Cet effacement est renforcé par l’emploi de l’article indéfini « un » (« un sourire » ) et de la troisième personne (« lui donna » ). Le poète semble disparaître derrière ses souvenirs.

L’expression théâtrale «donner la réplique» confère au vers 10 une dimension tragique et met à distance le poète qui devient le spectateur de ses propres souvenirs.

Le vers 10 marque également un tournant dans le poème. En effet, le passage de l’imparfait au passé simple « lui donna la réplique » crée une tension dramatique.

L’apparition de rimes embrassées (ABBA) rompt également avec la monotonie des deux quatrains.

Ces ruptures créent un effet d’attente chez le lecteur.

Au vers suivant (vers 11), le poète témoigne de son amour par des manière galantes qui rappellent la tradition courtoise : « je baisai sa main blanche, dévotement. »

L’adverbe « dévotement » exprime la sacralisation de l’amour chez Verlaine.

Mais l’adjectif « blanche » apporte une note inquiétante. La blancheur pourrait être celle d’un cadavre, et le baiser celui d’un adieu.

Le poète évoque peut-être ici l’allégorie d’un bonheur amoureux qu’il ne vivra plus, d’où le titre « Nevermore ».

Le dernier tercet évoque le bonheur amoureux par une série de topoï romantiques : « fleurs […] parfumées », « murmure charmant », « lèvres bien-aimées ».

La simplicité du vocabulaire et le recours aux clichés amoureux peuvent laisser penser que Verlaine est ironique ou nostalgique d’un bonheur qui n’a jamais vraiment existé.

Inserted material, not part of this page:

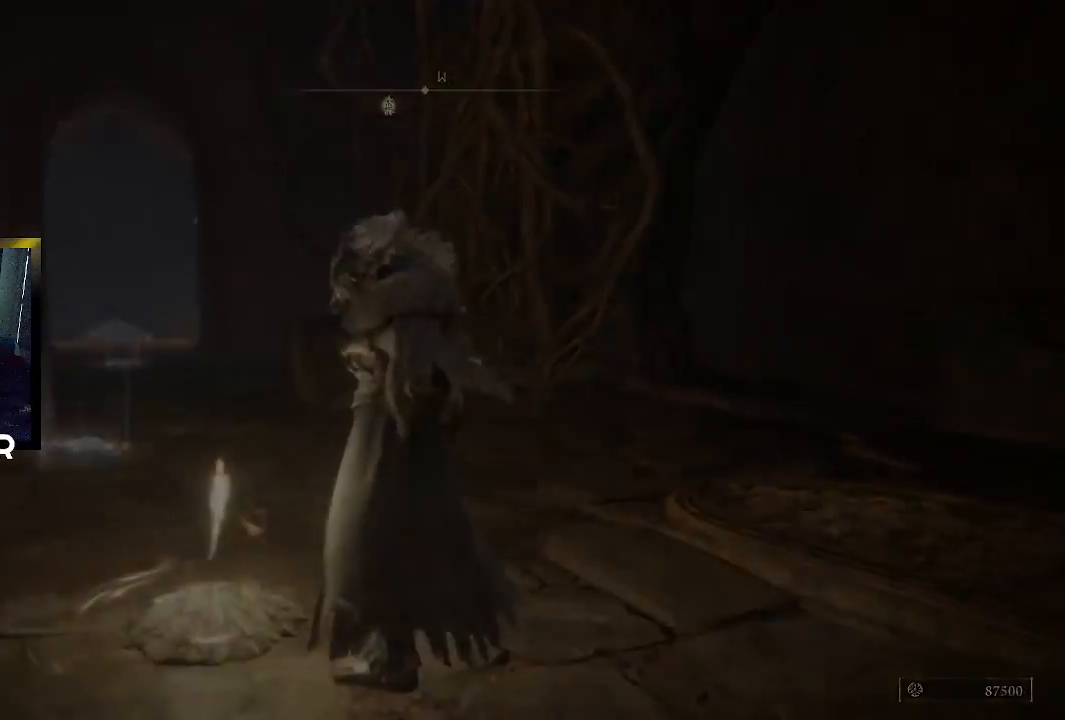
{"buttons": [], "left_stick": "center", "right_stick": "center", "events": []}
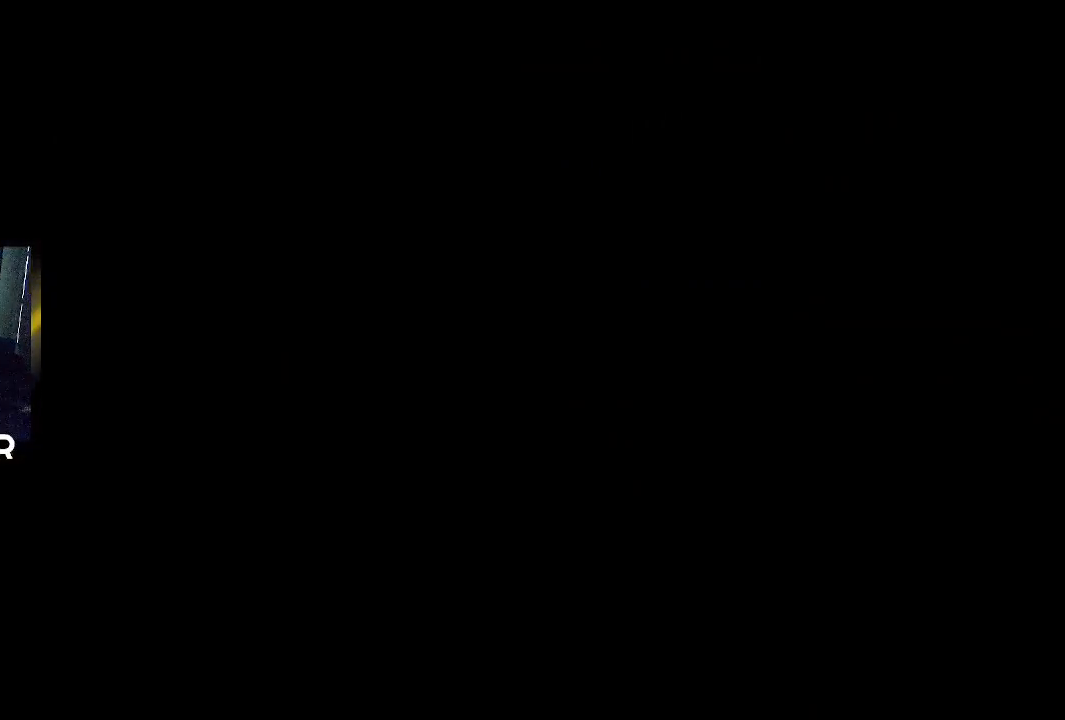
{"buttons": [], "left_stick": "center", "right_stick": "center", "events": []}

Le présent de l’indicatif réapparaît dans ce dernier tercet. Le souvenir évoqué appartient au passé, mais le présent actualise la souffrance du poète qui se lamente, à la forme exclamative :
« Le premier oui qui sort des lèvres bien-aimées !« 

Nevermore, Verlaine, conclusion

Le poème « Nevermore » exprime toute la mélancolie de Paul Verlaine.

La femme aimée dans ce poème apparaît comme une allégorie de la mémoire. Elle incarne le souvenir et l’impossibilité de l’amour pour le poète, cet être solitaire que son génie distingue de l’humanité.

Le bonheur n’est envisageable que dans un passé fantasmé qui n’est « Plus jamais » accessible, sinon poétiquement.

Verlaine rend hommage au poème narratif « Le Corbeau » d’Edgar Poe, que Baudelaire traduisit. Dans ce texte de Poe, l’oiseau lugubre perché sur une porte répète inlassablement au narrateur : « Jamais plus » .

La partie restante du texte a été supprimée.